猫ばか日記☆ピノとレモ

我が家に来て10年になる最愛のキジトラ姉妹の日々

星の王子さま

子供の頃に「星の王子さま」を読んだとき、私には「星に咲く一輪の花」をどうしてそんなに特別に思うのかが理解できなかった。王子さまの気持ちがわかるようになったのは長じてからだ。とは言え、それを言葉にできるだけの能力はないので「なんとなくわかる」に過ぎないけれど。

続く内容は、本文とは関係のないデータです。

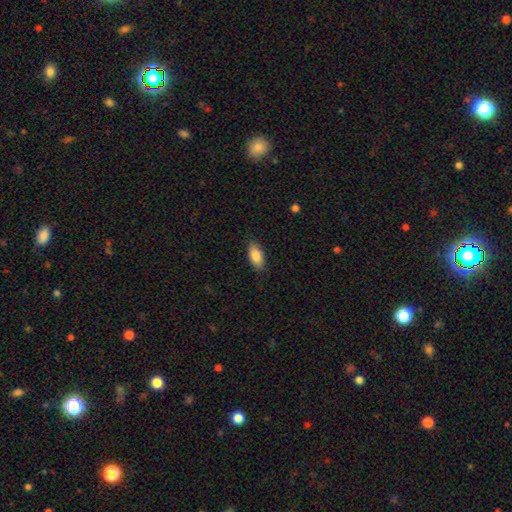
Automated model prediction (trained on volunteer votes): smooth 87%, featured or disk 6%, star or artifact 6%. Down the decision tree: how rounded — in between (89%); merging — none (85%).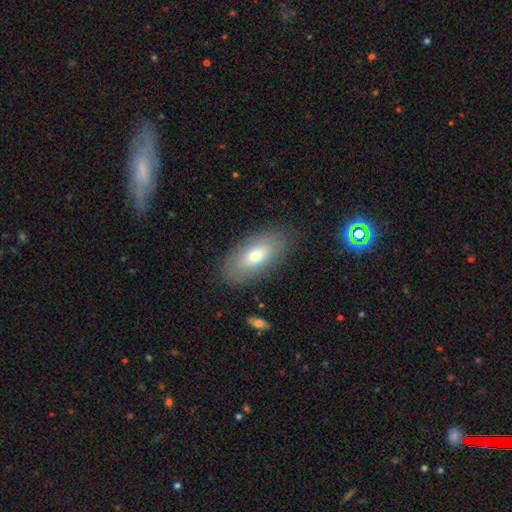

野猫たち(人の住んでいる街中ではないので「地域猫」とは言えないと思う)と接するようになって4年になろうとしている。基本的には「野猫は長生きしたところでその先に幸せがあるわけではない」し「その死を看取ってもらえる子はほんのひと握り」だと思うので、好きなものを食べて短くても充実した一生を終えてほしいと思っている。事故にあったり虐待にあったり感染性の疾患にかかったり、それは仕方のないことだとも思う。そんなことがないに越したことはないけれど。
ただ、実際に「若く」「避妊済みで」「感染性疾患にもかかっておらず」「他に何の問題もなく」「人にもなついている」子の腎臓の値だけが悪いという検査結果の数値を目の前に見せられて唸ってしまった。「好きなものだけ食べて腎不全を悪化させて早死にしてもいい」とは思えなかった。知った以上、知らなかったで済ますことはできない。うちに先住猫がいなければ間違いなく連れ帰ってできるだけのことをするのに。
この子は虐待騒ぎがあったときに私が一番心配していたふたりの”人懐こい”子のひとりで、騒ぎのあとに出てきてくれたときは胸を撫で下ろした記憶がある。もうひとりの黒白ハチワレ君は最近突然姿を消してしまい、この子まで失うのはとても耐えられない。飼い猫のようにべったりくっついていられない以上、してやれることは少ないけれど、無理なんだけど、それでも「守ってやれなかった」という思いは消えることなく積もっていく。

この子は私にとって、王子さまの星に咲く花なんだと思う。